What the task asks:
Once a line is found to contain "jetzt", copy it out of the listing.

Recorded information:
* * *

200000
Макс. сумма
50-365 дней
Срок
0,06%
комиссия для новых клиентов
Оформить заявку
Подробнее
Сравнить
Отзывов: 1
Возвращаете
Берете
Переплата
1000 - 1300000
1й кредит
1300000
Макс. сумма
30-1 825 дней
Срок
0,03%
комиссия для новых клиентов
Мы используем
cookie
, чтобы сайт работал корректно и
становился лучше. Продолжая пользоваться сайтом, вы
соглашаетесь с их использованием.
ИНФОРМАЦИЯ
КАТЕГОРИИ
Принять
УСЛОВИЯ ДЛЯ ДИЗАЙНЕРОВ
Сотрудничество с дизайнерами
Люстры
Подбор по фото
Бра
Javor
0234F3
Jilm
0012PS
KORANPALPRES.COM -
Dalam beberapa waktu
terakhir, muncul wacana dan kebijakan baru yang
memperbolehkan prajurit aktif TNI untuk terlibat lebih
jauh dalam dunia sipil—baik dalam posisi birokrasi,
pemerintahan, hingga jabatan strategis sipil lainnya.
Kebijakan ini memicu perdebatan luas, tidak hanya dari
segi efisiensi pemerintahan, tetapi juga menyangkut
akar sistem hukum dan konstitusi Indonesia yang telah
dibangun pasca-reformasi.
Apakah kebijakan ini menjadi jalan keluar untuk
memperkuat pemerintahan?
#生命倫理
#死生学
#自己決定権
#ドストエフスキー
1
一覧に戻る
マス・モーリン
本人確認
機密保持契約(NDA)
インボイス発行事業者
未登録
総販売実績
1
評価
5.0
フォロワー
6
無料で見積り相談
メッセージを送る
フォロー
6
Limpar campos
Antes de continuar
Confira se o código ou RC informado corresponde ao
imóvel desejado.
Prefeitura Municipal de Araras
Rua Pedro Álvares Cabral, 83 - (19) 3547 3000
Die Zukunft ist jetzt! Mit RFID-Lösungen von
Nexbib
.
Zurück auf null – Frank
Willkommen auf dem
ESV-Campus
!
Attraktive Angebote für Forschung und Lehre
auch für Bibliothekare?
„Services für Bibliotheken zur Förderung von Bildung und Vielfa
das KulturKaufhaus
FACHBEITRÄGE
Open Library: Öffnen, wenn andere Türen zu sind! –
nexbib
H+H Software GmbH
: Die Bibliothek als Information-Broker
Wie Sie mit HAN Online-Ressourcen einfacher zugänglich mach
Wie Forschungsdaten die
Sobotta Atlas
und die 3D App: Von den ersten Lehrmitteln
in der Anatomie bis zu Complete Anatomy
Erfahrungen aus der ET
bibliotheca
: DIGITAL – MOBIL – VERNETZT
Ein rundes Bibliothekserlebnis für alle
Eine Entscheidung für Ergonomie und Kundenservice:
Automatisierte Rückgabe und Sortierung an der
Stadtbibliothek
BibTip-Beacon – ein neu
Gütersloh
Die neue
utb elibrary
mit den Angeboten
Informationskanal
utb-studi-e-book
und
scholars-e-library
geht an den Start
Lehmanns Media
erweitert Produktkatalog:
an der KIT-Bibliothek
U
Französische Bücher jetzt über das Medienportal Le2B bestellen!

* * *

Solution for this problem:
Die Zukunft ist jetzt! Mit RFID-Lösungen von
Französische Bücher jetzt über das Medienportal Le2B bestellen!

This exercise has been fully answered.